** About this exercise **
The lines below that include the word "elbow" are to be reported.
[Data shown — start]
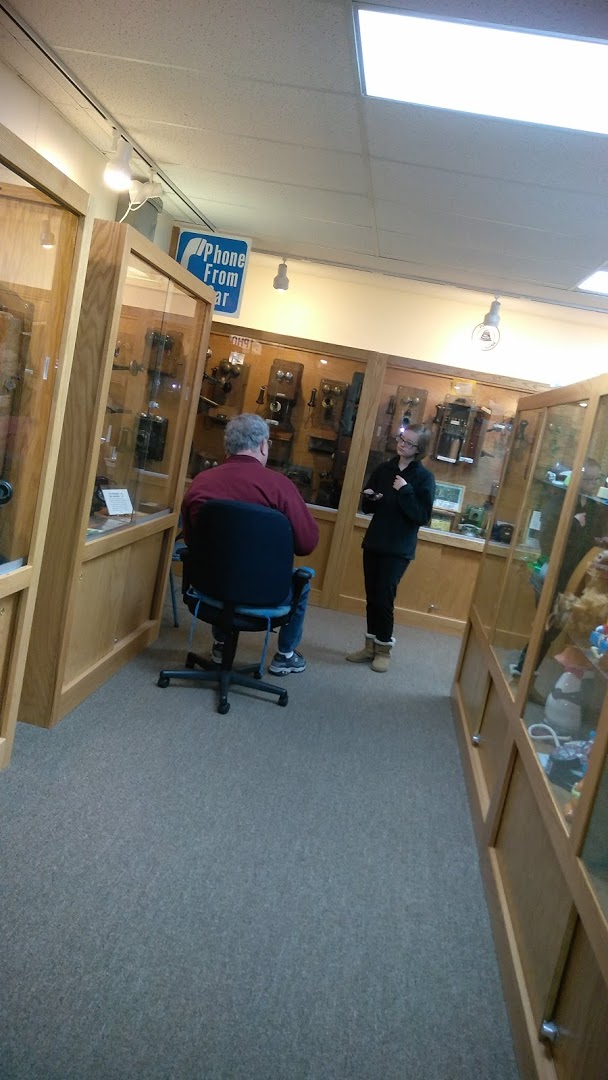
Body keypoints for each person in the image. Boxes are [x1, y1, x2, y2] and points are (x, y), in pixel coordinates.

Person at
[Data shown — finish]
[Data shown — start]
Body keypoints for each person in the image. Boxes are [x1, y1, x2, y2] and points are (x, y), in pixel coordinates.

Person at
[Data shown — finish]
[Data shown — start]
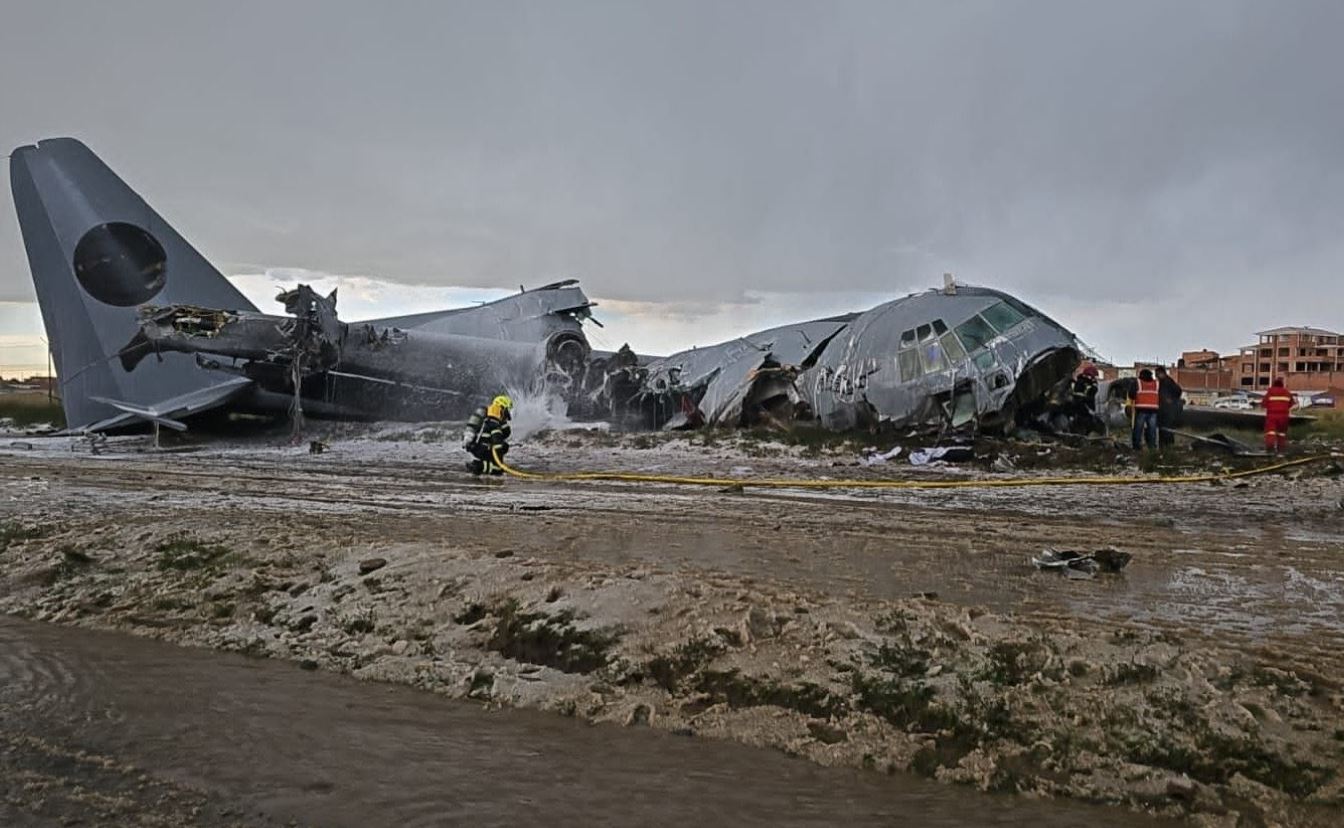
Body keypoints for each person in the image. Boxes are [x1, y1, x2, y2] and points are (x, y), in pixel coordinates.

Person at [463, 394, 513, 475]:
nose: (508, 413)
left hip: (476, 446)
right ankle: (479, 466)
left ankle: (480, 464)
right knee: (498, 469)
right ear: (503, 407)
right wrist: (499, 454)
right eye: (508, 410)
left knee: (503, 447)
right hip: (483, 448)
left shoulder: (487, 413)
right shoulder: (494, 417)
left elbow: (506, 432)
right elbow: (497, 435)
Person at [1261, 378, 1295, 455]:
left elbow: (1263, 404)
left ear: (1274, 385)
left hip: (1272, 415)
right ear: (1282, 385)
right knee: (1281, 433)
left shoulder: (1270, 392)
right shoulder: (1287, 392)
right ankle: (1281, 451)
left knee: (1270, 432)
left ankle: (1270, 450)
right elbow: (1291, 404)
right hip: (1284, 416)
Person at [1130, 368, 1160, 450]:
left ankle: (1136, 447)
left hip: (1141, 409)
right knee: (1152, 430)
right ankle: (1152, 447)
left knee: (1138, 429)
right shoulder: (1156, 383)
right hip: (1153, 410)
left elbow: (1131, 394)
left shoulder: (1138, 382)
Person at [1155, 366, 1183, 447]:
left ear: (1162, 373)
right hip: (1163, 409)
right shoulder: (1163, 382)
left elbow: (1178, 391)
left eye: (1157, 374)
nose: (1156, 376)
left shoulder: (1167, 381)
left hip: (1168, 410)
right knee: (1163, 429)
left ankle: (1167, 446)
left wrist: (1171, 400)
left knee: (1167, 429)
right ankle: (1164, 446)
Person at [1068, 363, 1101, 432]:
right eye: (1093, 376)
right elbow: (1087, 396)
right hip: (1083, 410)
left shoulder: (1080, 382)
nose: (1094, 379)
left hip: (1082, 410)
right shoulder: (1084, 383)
[Data shown — finish]
** Problem solution **
left elbow: (506, 432)
right elbow: (497, 435)
left elbow: (1263, 404)
right elbow: (1291, 404)
left elbow: (1131, 394)
left elbow: (1178, 391)
right elbow: (1087, 396)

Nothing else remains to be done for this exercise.